Reading isn't just about going through the code and examining it line by line. It's also about going through the documentation, code reviews, and peer programming. In fact, these are solutions for accelerating the process of building our mental model. But with that in mind, you still have to, well, read and understand. You'll notice that programmers often want to rewrite things from scratch, because "the old code sucks". What sucks is taking the time to read and understand it.
And this is what makes LLMs both powerful and dangerous in programming. Whether the AI generates perfect code or complete hallucinations, you still have to read it. You still have to trace through what it’s supposed to do, how it interacts with the rest of the system, and what the side effects are. The longer the generated code, the longer it takes to build your mental model. And only once you’ve done that can you spot the issues, the places where the generated code doesn’t quite fit, or quietly breaks something else.
When an LLM can produce an infinite amount of code or text, it tempts us to skip the reading.
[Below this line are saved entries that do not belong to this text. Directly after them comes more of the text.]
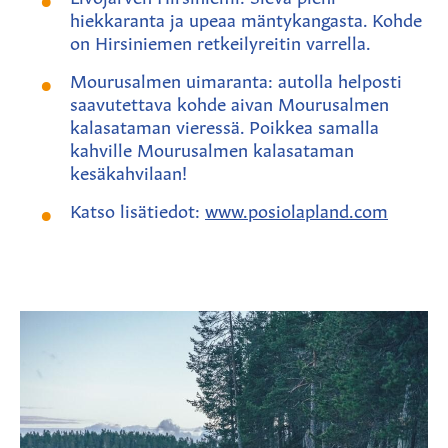
hiekkaranta ja upeaa mäntykangasta. Kohde
on Hirsiniemen retkeilyreitin varrella.
Mourusalmen uimaranta: autolla helposti
saavutettava kohde aivan Mourusalmen
kalasataman vieressä. Poikkea samalla
kahville Mourusalmen kalasataman
kesäkahvilaan!
Katso lisätiedot:
www.posiolapland.com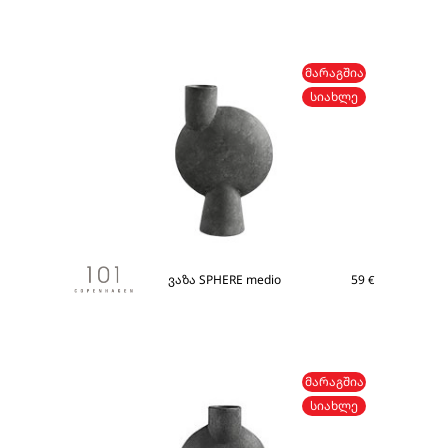
ᲛᲐᲠᲐᲒᲨᲘᲐ
ᲡᲘᲐᲮᲚᲔ
ვაზა SPHERE medio
59
€
ᲛᲐᲠᲐᲒᲨᲘᲐ
ᲡᲘᲐᲮᲚᲔ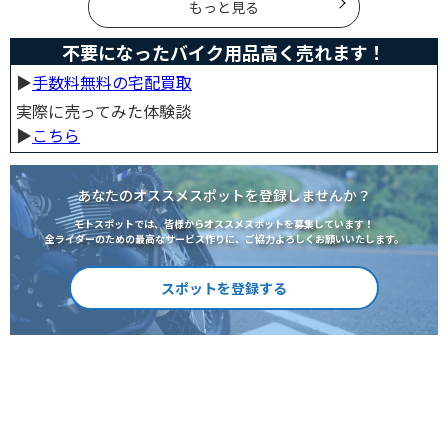
もっと見る
不要になったバイク用品高く売れます！
▶︎
手数料無料の宅配買取
実際に売ってみた体験談
▶︎
こちら
あなたのオススメスポットを登録しませんか？
モトスポットでは、皆様からオススメスポットを募集しています！
全ライダーのための最高なサービス作りに、ご協力よろしくお願いいたします。
スポットを登録する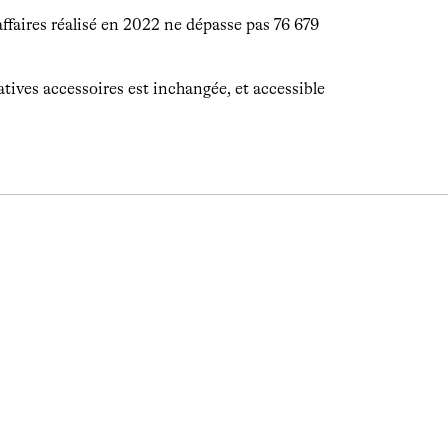
’affaires réalisé en 2022 ne dépasse pas 76 679
ratives accessoires est inchangée, et accessible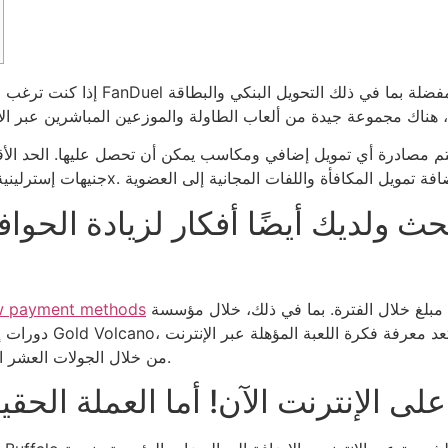
سيتم مصادرة أي تمويل إضافي ومكاسب يمكن أن تحصل عليها.
لديك أيضًا أفكار لزيادة الحوافز
ولن يتم إيداع أي مبلغ خلال الفترة. بما في ذلك، خلال مؤسسة Fun Gambling، سوف تكتشف 10
w payment methods
دورات إضافية بدون إي
من خلال الجولات العشر الإضافية أمرًا ضروريًا لأنها تميل إلى تقييد طريقة لعبك.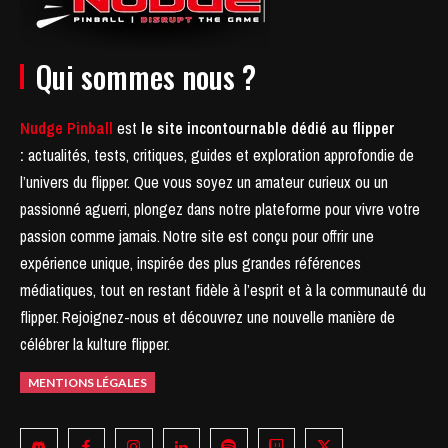
Qui sommes nous ?
Nudge Pinball
est
le site incontournable dédié au flipper
:
actualités, tests, critiques, guides et exploration approfondie de
l’univers du flipper. Que vous soyez un amateur curieux ou un
passionné aguerri, plongez dans notre plateforme pour vivre votre
passion comme jamais.
Notre site est conçu pour offrir une
expérience unique, inspirée des plus grandes références
médiatiques, tout en restant fidèle à l’esprit et à la communauté du
flipper.
Rejoignez-nous et découvrez une nouvelle manière de
célébrer la kulture flipper.
MENTIONS LÉGALES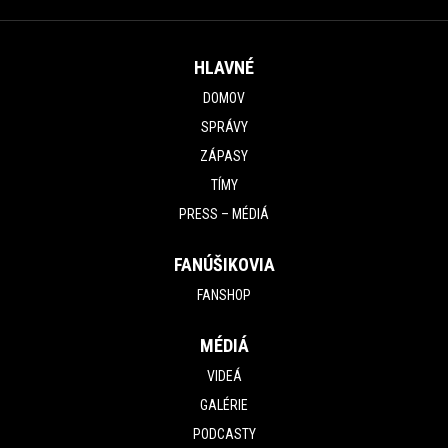
HLAVNÉ
DOMOV
SPRÁVY
ZÁPASY
TÍMY
PRESS – MÉDIÁ
FANÚŠIKOVIA
FANSHOP
MÉDIÁ
VIDEÁ
GALÉRIE
PODCASTY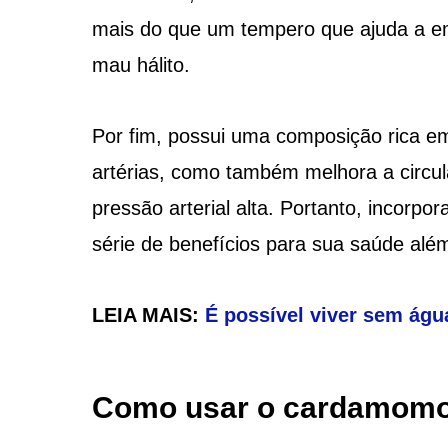
mais do que um tempero que ajuda a em
mau hálito.
Por fim, possui uma composição rica e
artérias, como também melhora a circul
pressão arterial alta. Portanto, incor
série de benefícios para sua saúde alé
LEIA MAIS:
É possível viver sem águ
Como usar o cardamomo 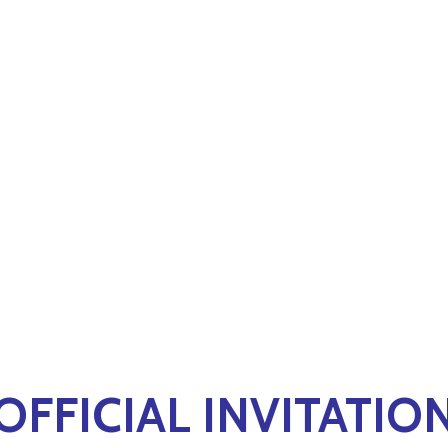
OFFICIAL INVITATIO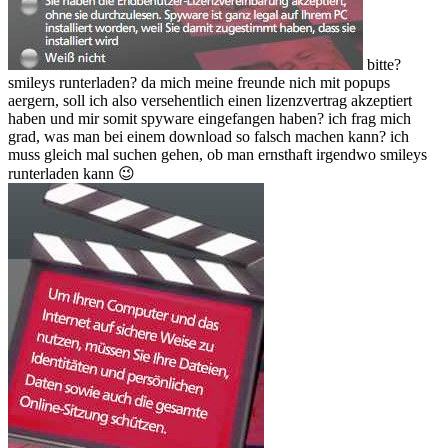
bitte?
smileys runterladen? da mich meine freunde nich mit popups
aergern, soll ich also versehentlich einen lizenzvertrag akzeptiert
haben und mir somit spyware eingefangen haben? ich frag mich
grad, was man bei einem download so falsch machen kann? ich
muss gleich mal suchen gehen, ob man ernsthaft irgendwo smileys
runterladen kann 😉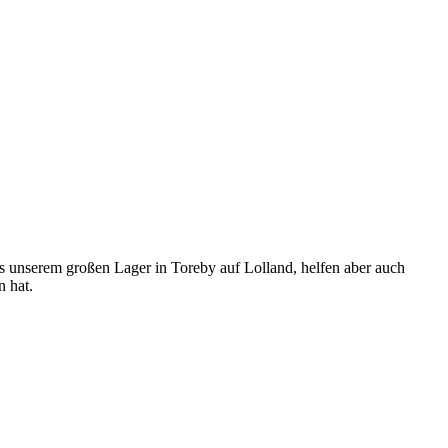
us unserem großen Lager in Toreby auf Lolland, helfen aber auch
n hat.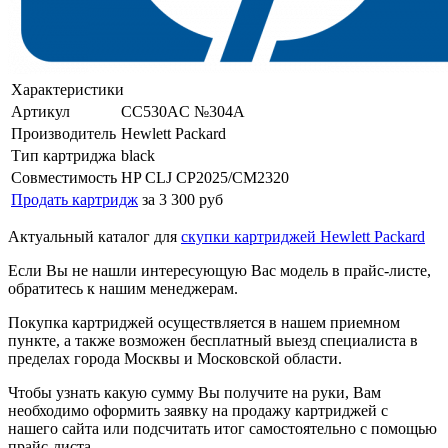
Характеристики
Артикул
CC530AC №304A
Производитель
Hewlett Packard
Тип картриджа
black
Совместимость
HP CLJ CP2025/CM2320
Продать картридж
за 3 300 руб
Актуальный каталог для
скупки картриджей Hewlett Packard
Если Вы не нашли интересующую Вас модель в прайс-листе,
обратитесь к нашим менеджерам.
Покупка картриджей осуществляется в нашем приемном
пункте, а также возможен бесплатный выезд специалиста в
пределах города Москвы и Московской области.
Чтобы узнать какую сумму Вы получите на руки, Вам
необходимо оформить заявку на продажу картриджей с
нашего сайта или подсчитать итог самостоятельно с помощью
прайс-листа.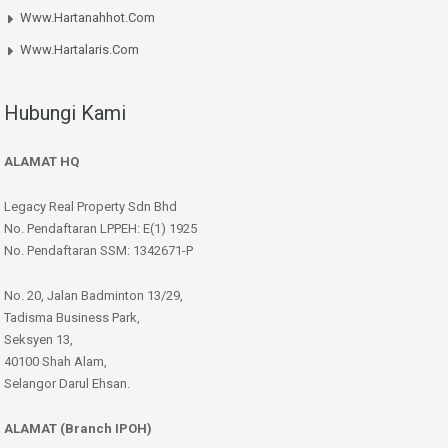
Www.hartanahhot.com
Www.hartalaris.com
Hubungi Kami
ALAMAT HQ
Legacy Real Property Sdn Bhd
No. Pendaftaran LPPEH: E(1) 1925
No. Pendaftaran SSM: 1342671-P
No. 20, Jalan Badminton 13/29,
Tadisma Business Park,
Seksyen 13,
40100 Shah Alam,
Selangor Darul Ehsan.
ALAMAT (Branch IPOH)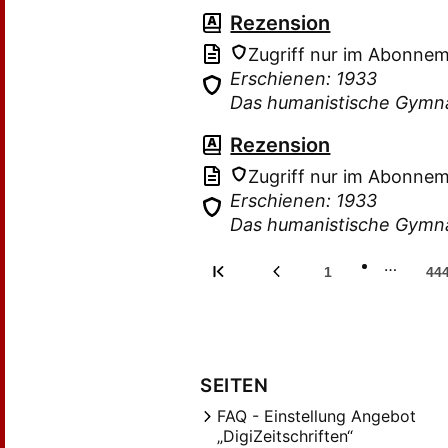
Rezension
Zugriff nur im Abonne
Erschienen: 1933
Das humanistische Gymn
Rezension
Zugriff nur im Abonne
Erschienen: 1933
Das humanistische Gymn
…
1
44
SEITEN
FAQ - Einstellung Angebot
„DigiZeitschriften“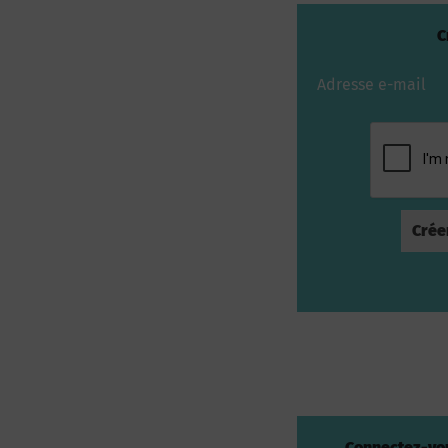
C
Adresse e-mail
Connectez-vou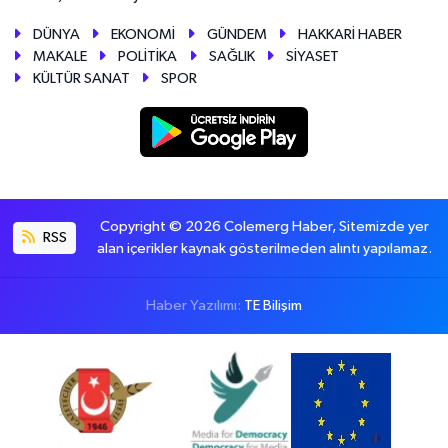
DÜNYA
EKONOMİ
GÜNDEM
HAKKARİ HABER
MAKALE
POLİTİKA
SAĞLIK
SİYASET
KÜLTÜR SANAT
SPOR
Copyright © 2026 Colemerg Haber, Sitemizde yer
RSS
alan içerikler kaynak gösterilmeden alıntı yapılamaz.
Haber Yazılımı:
TE Bilişim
But you can’t skip the model. You wouldn’t want to load someone else’s saved game and be dropped in the middle of a boss fight. That’s what it feels like to inherit or generate code you don’t understand.
This is why the real bottleneck in software development isn’t writing, it’s understanding.
For now, we don't have the LLM equivalent for understanding. Something that could instantly transfer a complete mental model from the system to your head. Until we do, the bottleneck hasn't moved. We've solved the "typing speed" problem. We can generate more code than we could ever hope to read. But until we solve the "understanding" problem, the cost of software development remains the same: the time it takes for someone to make sense of it all.
This has real implications for how we use AI tools. Instead of asking AI to generate large blocks of code, we might be better off asking it to help us understand existing code. Instead of measuring productivity by lines of code written, we should measure it by how quickly teams can build accurate mental models of their systems.
The future of programming might not be about generating more code faster. It might be about generating understanding faster. And that's a much harder problem to solve.